Count up the lines below that include the string "linecap" and report the number by itself.

-=-=-=-=-

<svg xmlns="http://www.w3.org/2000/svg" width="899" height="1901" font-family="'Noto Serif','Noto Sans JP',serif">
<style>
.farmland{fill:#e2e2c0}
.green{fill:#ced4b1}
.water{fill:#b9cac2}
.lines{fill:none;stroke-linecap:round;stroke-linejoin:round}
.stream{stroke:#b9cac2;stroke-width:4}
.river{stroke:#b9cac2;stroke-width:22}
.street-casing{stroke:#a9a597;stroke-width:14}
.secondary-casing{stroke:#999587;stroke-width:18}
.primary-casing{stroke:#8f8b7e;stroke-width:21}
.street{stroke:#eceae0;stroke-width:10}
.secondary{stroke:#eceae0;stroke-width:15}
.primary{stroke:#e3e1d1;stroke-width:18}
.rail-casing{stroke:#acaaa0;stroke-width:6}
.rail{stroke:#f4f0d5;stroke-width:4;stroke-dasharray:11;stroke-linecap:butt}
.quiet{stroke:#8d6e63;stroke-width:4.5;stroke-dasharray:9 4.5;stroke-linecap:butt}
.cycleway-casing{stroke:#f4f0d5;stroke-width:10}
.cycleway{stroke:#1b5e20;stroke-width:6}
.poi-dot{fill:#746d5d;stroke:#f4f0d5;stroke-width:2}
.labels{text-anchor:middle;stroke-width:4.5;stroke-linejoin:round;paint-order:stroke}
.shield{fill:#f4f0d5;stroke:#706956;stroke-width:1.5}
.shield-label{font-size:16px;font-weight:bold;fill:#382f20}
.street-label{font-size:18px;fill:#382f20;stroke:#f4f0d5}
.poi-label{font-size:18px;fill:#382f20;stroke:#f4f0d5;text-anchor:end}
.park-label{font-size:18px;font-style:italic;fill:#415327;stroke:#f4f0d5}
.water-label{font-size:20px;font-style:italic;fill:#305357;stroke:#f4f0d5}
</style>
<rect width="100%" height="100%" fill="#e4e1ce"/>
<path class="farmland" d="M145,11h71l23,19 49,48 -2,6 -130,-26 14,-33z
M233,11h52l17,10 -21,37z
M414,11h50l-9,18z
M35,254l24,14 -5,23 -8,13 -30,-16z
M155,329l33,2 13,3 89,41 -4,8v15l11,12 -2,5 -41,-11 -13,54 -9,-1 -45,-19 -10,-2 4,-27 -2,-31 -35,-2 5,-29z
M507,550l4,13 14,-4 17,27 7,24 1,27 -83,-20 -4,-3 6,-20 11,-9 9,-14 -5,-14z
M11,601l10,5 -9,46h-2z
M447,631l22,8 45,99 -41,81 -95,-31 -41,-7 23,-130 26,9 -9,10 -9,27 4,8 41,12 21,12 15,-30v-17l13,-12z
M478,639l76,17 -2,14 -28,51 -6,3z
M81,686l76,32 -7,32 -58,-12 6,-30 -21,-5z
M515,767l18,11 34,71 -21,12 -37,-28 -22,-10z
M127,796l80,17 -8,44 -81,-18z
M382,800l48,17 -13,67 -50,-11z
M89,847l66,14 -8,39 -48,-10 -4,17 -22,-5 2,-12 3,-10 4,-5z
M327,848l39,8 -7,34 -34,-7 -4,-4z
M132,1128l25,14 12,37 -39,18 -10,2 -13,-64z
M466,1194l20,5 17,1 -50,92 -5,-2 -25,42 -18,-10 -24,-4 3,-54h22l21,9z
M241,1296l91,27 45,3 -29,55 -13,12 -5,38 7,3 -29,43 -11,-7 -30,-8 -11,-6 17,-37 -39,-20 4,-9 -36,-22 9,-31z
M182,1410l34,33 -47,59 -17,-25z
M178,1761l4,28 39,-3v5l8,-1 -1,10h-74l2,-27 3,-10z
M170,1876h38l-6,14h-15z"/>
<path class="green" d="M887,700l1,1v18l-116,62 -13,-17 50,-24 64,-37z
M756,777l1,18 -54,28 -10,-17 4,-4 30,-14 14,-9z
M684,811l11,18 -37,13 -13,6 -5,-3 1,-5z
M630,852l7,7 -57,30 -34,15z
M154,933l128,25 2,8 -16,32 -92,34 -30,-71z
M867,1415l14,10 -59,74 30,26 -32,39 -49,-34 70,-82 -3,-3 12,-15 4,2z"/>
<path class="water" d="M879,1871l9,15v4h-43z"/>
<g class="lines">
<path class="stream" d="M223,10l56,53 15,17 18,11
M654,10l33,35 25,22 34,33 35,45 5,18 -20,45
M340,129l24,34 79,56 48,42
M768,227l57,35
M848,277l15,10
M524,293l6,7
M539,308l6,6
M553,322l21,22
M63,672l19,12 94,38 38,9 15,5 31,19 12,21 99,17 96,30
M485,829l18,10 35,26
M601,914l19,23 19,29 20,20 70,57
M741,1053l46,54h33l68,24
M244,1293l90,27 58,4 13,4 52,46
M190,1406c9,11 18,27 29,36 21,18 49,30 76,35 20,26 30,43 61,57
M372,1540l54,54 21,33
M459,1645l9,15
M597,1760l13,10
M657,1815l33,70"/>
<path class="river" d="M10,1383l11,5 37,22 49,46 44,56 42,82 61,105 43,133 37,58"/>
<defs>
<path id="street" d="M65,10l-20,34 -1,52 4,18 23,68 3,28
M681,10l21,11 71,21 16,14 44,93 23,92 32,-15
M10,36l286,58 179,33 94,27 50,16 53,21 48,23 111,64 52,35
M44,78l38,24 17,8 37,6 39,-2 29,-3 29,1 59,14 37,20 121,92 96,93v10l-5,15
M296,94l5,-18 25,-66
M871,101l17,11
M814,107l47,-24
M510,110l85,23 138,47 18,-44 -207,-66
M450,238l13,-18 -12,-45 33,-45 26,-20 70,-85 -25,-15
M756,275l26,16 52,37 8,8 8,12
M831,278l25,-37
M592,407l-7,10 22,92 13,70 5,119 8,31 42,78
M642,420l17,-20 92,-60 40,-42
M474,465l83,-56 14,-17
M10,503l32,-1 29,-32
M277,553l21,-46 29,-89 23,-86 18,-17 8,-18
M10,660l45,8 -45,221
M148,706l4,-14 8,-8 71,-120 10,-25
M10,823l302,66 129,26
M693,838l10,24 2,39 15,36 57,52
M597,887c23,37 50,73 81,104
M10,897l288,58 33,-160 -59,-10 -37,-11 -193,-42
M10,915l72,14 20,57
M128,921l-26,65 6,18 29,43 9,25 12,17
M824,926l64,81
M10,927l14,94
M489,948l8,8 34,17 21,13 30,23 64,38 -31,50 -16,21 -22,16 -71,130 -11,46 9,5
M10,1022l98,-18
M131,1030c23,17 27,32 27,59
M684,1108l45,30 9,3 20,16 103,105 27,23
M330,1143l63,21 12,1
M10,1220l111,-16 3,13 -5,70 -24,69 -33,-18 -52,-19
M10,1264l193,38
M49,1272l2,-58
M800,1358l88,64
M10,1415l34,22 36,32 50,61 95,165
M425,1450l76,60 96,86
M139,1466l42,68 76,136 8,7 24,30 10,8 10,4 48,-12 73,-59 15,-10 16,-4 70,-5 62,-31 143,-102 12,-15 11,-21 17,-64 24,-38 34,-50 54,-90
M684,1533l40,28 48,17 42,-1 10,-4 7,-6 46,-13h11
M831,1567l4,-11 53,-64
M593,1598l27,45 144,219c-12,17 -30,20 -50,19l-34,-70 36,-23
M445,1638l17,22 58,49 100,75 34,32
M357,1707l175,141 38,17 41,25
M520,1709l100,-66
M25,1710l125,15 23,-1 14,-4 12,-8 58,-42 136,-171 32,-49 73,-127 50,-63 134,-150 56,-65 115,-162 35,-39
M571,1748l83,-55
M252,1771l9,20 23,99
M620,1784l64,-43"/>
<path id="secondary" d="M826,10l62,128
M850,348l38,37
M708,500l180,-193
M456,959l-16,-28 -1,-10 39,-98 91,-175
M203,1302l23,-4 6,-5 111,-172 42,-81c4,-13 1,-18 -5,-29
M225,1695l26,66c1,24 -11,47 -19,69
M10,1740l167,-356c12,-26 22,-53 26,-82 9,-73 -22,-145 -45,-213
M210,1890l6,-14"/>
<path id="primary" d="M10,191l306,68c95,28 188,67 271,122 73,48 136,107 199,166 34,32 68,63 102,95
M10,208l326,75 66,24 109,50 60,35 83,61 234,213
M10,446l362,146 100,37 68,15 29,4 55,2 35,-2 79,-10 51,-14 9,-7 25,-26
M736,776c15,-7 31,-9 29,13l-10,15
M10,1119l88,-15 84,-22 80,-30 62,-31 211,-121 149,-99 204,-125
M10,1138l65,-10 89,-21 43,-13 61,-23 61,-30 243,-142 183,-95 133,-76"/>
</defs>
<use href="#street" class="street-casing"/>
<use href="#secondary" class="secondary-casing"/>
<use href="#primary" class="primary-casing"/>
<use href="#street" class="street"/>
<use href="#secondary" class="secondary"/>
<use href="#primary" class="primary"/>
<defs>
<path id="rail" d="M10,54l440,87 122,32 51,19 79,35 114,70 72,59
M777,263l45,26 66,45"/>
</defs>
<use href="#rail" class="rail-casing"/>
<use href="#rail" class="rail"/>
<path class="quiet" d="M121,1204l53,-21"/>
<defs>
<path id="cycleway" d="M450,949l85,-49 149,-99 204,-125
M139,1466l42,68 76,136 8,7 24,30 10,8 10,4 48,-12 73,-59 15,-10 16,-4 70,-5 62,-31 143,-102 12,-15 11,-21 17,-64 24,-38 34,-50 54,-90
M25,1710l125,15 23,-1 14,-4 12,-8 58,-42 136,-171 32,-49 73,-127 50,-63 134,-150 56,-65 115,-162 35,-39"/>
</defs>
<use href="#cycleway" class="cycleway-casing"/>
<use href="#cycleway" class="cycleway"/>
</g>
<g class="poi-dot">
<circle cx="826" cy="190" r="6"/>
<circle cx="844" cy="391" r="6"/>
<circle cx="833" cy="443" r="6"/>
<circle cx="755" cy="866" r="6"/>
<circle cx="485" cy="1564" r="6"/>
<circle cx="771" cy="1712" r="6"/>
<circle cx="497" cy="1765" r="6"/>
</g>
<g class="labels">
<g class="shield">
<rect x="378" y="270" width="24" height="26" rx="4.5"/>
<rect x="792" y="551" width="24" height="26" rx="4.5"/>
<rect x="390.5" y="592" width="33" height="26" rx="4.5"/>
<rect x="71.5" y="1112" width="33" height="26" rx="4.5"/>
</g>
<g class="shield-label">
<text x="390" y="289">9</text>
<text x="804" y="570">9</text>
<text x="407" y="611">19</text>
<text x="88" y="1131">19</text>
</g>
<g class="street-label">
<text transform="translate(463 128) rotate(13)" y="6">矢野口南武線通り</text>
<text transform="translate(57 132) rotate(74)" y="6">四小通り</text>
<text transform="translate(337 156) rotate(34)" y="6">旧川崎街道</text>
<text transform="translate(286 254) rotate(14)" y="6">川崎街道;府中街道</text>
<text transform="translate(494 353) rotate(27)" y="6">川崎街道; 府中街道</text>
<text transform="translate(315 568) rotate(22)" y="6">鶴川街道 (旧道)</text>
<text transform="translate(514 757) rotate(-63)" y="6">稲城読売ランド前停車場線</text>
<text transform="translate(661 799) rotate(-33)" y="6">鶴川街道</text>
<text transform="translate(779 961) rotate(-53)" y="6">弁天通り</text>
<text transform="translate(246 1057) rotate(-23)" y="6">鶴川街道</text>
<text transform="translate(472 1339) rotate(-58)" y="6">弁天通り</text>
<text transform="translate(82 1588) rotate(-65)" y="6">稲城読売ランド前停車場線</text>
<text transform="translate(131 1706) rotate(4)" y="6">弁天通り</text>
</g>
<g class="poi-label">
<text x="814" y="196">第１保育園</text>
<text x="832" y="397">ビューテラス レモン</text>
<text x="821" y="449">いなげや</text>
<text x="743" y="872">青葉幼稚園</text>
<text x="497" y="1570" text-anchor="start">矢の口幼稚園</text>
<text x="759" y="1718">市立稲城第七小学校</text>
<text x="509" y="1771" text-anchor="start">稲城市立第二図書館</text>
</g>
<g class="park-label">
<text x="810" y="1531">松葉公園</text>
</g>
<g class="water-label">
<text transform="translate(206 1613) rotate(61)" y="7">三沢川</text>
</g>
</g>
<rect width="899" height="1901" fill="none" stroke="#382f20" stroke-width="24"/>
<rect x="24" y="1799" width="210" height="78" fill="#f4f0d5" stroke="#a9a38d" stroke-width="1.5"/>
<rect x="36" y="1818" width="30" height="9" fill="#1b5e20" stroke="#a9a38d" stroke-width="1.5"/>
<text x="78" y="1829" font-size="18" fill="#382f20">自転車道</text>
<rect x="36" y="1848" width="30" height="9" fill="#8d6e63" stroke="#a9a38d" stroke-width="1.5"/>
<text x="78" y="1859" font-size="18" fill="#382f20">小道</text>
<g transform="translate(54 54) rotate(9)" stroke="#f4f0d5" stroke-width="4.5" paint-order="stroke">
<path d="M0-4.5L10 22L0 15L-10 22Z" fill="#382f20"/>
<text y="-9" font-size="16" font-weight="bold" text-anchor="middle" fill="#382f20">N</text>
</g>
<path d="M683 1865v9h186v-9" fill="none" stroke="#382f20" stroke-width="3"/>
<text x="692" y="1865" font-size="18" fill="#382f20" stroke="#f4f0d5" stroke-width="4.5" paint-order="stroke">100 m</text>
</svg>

-=-=-=-=-

• Response below: 3